Capital market disruption
– During the Covid-19, Dow Jones has touched record high. The valuations of a number of companies are way beyond their existing business model potential. This can lead to capital market correction which can put a number of suppliers, collaborators, value chain partners in great financial difficulty. It will directly impact the business of Blair Franchising.
Instability in the European markets
– European Union markets are facing three big challenges post Covid – expanded balance sheets, Brexit related business disruption, and aggressive Russia looking to distract the existing security mechanism. Blair Franchising will face different problems in different parts of Europe. For example it will face inflationary pressures in UK, France, and Germany, balance sheet expansion and demand challenges in Southern European countries, and geopolitical instability in the Eastern Europe.
Barriers of entry lowering
– As technology is more democratized, the barriers to entry in the industry are lowering. It can presents Blair Franchising with greater competitive threats in the near to medium future. Secondly it will also put downward pressure on pricing throughout the sector.
Increasing international competition and downward pressure on margins
– Apart from technology driven competitive advantage dilution, Blair Franchising can face downward pressure on margins from increasing competition from international players. The international players have stable revenue in their home market and can use those resources to penetrate prominent markets illustrated in HBR case study Martin Blair .
Consumer confidence and its impact on Blair Franchising demand
– There is a high probability of declining consumer confidence, given – high inflammation rate, rise of gig economy, lower job stability, increasing cost of living, higher interest rates, and aging demography. All the factors contribute to people saving higher rate of their income, resulting in lower consumer demand in the industry and other sectors.
High level of anxiety and lack of motivation
– the Great Resignation in United States is the sign of broader dissatisfaction among the workforce in United States. Blair Franchising needs to understand the core reasons impacting the Innovation & Entrepreneurship industry. This will help it in building a better workplace.
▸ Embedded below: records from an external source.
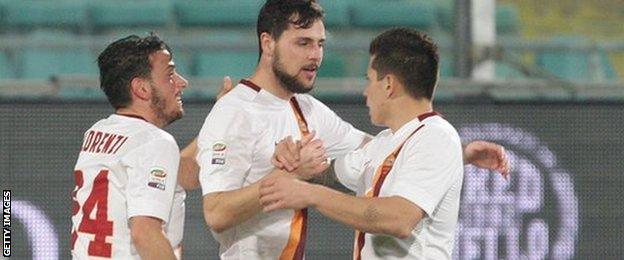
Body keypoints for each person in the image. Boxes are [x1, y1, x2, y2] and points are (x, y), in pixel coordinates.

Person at [189, 0, 509, 259]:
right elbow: (216, 212)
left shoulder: (308, 109)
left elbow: (381, 153)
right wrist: (290, 178)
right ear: (267, 43)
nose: (316, 55)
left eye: (320, 44)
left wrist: (456, 154)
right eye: (303, 43)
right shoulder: (234, 111)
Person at [260, 28, 464, 259]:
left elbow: (400, 218)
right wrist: (295, 158)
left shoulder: (436, 137)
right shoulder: (384, 143)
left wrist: (311, 194)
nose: (366, 91)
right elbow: (327, 175)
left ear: (389, 85)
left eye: (369, 80)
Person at [70, 34, 188, 259]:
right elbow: (144, 233)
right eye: (170, 75)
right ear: (142, 89)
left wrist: (221, 123)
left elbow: (186, 174)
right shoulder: (155, 142)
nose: (182, 82)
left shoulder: (97, 132)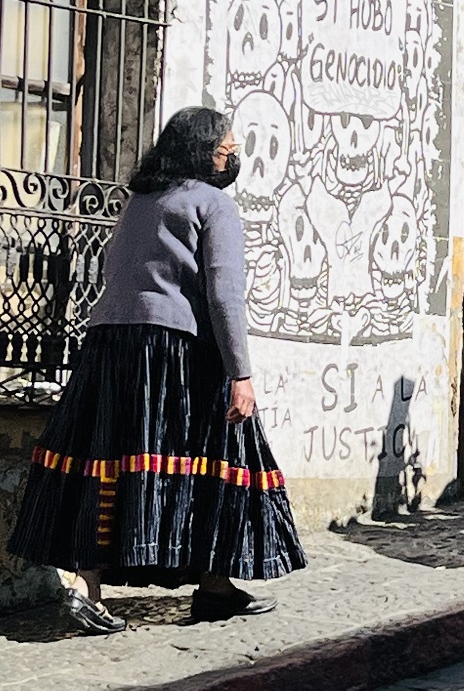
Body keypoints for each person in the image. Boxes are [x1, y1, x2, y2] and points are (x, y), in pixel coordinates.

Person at [7, 107, 306, 634]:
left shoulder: (140, 201)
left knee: (105, 455)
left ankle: (88, 587)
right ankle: (213, 586)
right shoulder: (213, 203)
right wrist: (240, 374)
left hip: (111, 343)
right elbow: (224, 295)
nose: (232, 157)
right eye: (226, 149)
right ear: (201, 152)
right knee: (221, 453)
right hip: (179, 349)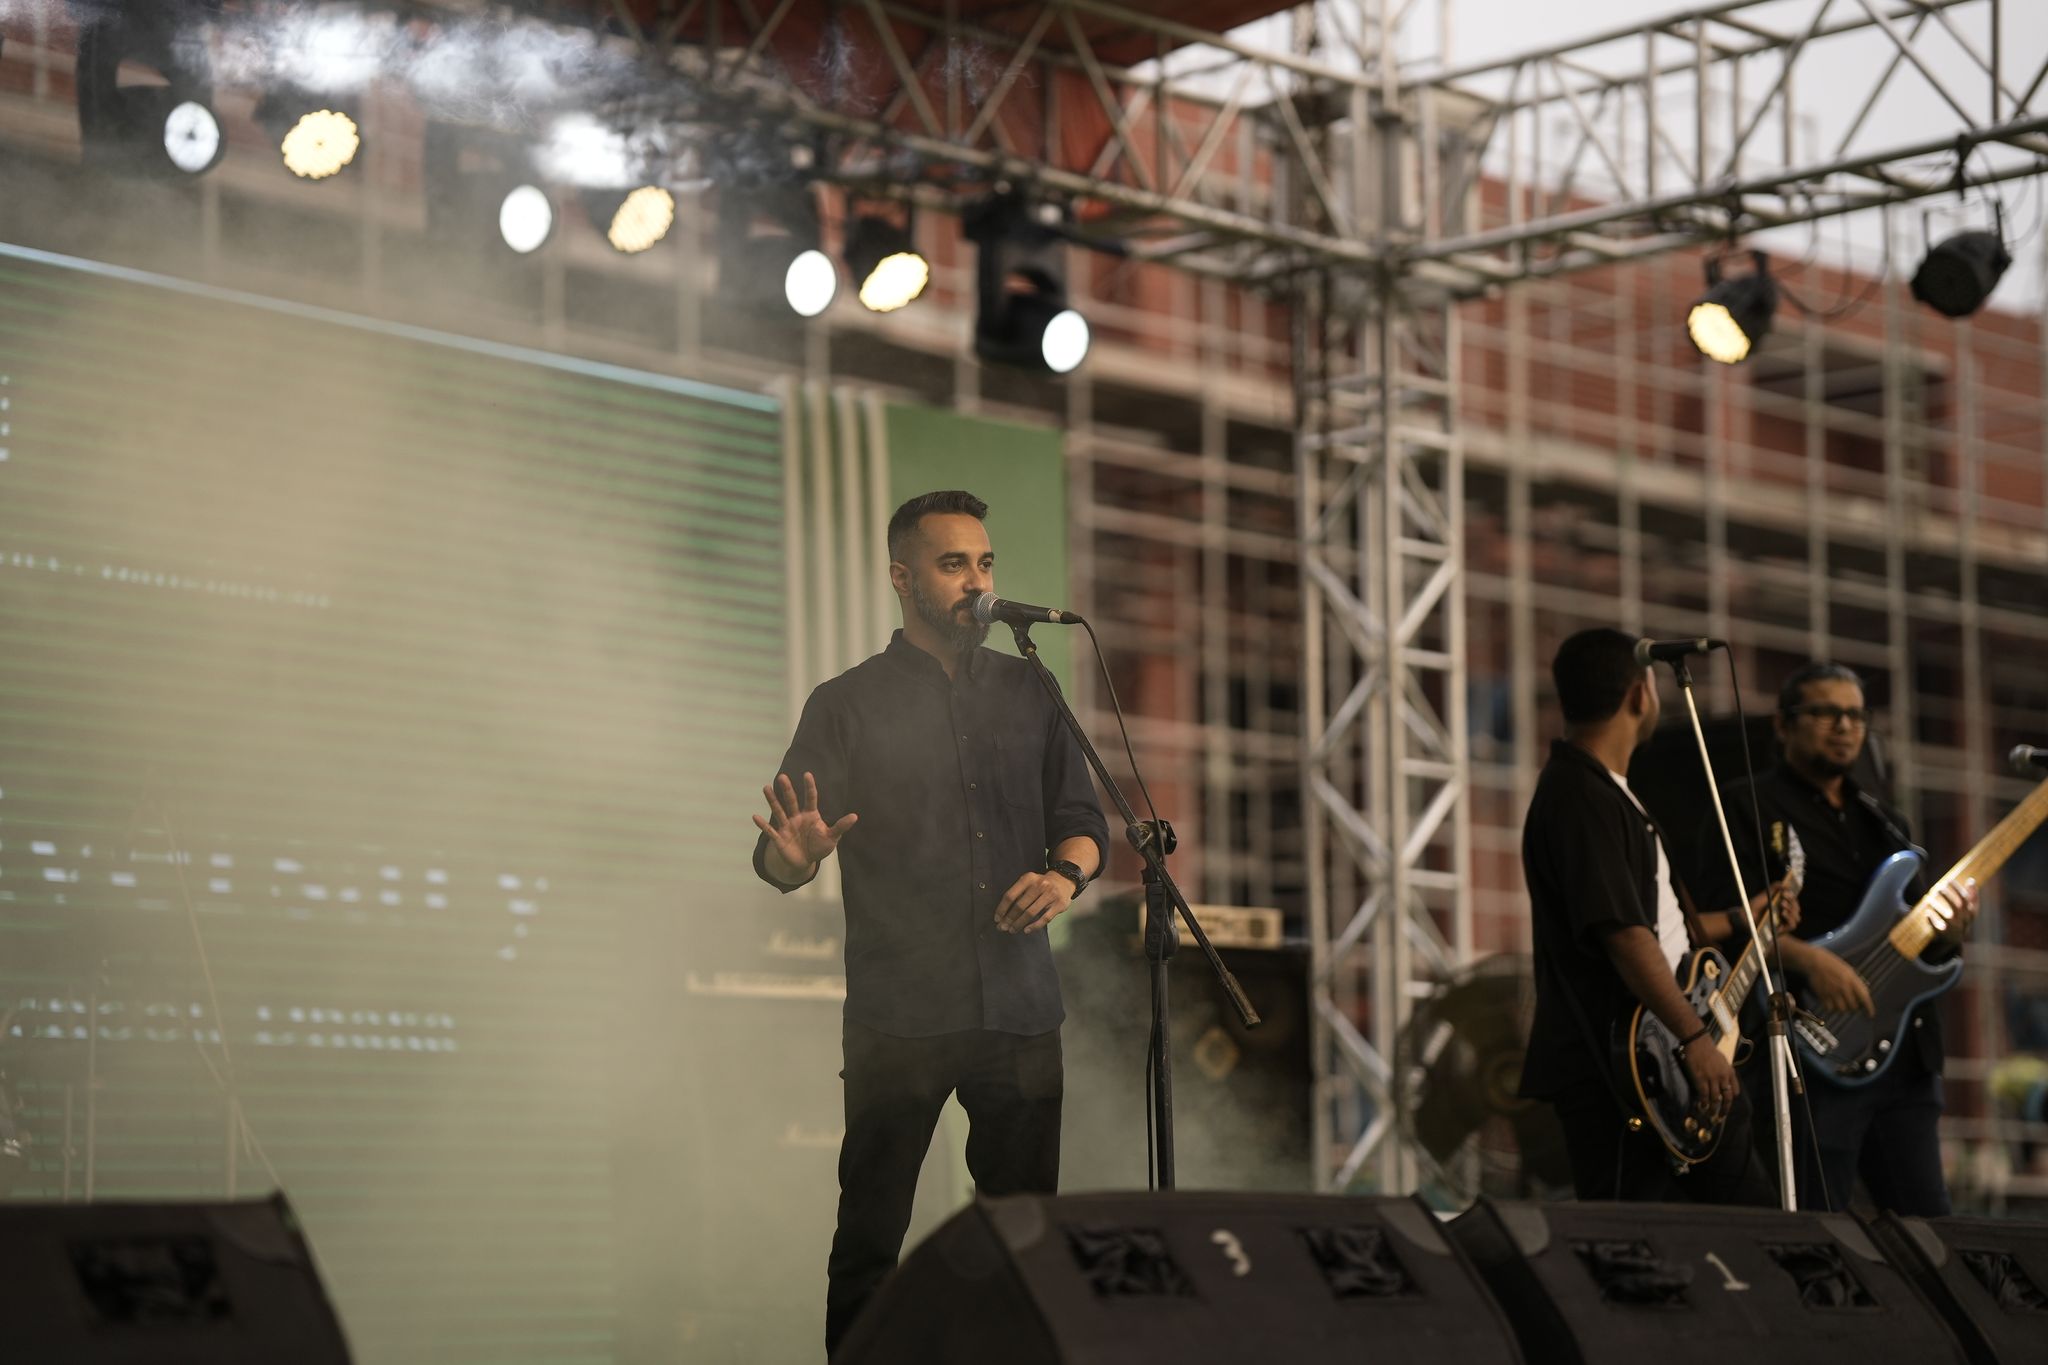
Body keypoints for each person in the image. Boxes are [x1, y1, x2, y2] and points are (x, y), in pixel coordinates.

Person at [749, 489, 1108, 1356]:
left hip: (1020, 1011)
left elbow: (1086, 824)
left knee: (1028, 1246)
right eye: (954, 565)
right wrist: (794, 859)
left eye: (985, 563)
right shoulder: (846, 702)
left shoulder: (1034, 688)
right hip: (898, 1014)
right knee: (870, 1244)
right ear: (903, 578)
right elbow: (780, 854)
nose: (976, 582)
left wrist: (1065, 875)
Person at [1692, 661, 1977, 1215]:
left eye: (1855, 715)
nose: (1844, 726)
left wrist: (1950, 934)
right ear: (1784, 725)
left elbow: (1921, 941)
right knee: (1820, 1224)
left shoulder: (1887, 822)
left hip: (1903, 1055)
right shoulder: (1744, 805)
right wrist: (1810, 961)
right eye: (1825, 713)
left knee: (1928, 1231)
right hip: (1810, 1051)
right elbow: (1718, 925)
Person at [1518, 627, 1775, 1204]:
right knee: (1644, 1242)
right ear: (1641, 695)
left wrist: (1746, 917)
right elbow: (1624, 934)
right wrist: (1693, 1038)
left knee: (1744, 1224)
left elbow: (1666, 933)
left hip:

Weighted SWOT Analysis of Martin Blair Template, Example
Not all factors mentioned under the Strengths, Weakness, Opportunities, and Threats quadrants in the SWOT Analysis are equal. Managers in the HBR case study Martin Blair needs to zero down on the relative importance of each factor mentioned in the Strengths, Weakness, Opportunities, and Threats quadrants.
We can provide the relative importance to each factor by assigning relative weights. Weighted SWOT analysis process is a three stage process –
First stage for doing weighted SWOT analysis of the case study Martin Blair is to rank the strengths and weaknesses of the organization. This will help you to assess the most important strengths and weaknesses of the firm and which one of the strengths and weaknesses mentioned in the initial lists are marginal and can be left out.
Second stage for conducting weighted SWOT analysis of the Harvard case study Martin Blair is to give probabilities to the external strategic factors thus better understanding the opportunities and threats arising out of macro environment changes and developments.
Third stage of constructing weighted SWOT analysis of Martin Blair is to provide strategic recommendations includes – joining likelihood of external strategic factors such as opportunities and threats to the internal strategic factors – strengths and weaknesses. You should start with external factors as they will provide the direction of the overall industry. Secondly by joining probabilities with internal strategic factors can help the company not only strategic fit but also the most probably strategic trade-off that Blair Franchising needs to make to build a sustainable competitive advantage.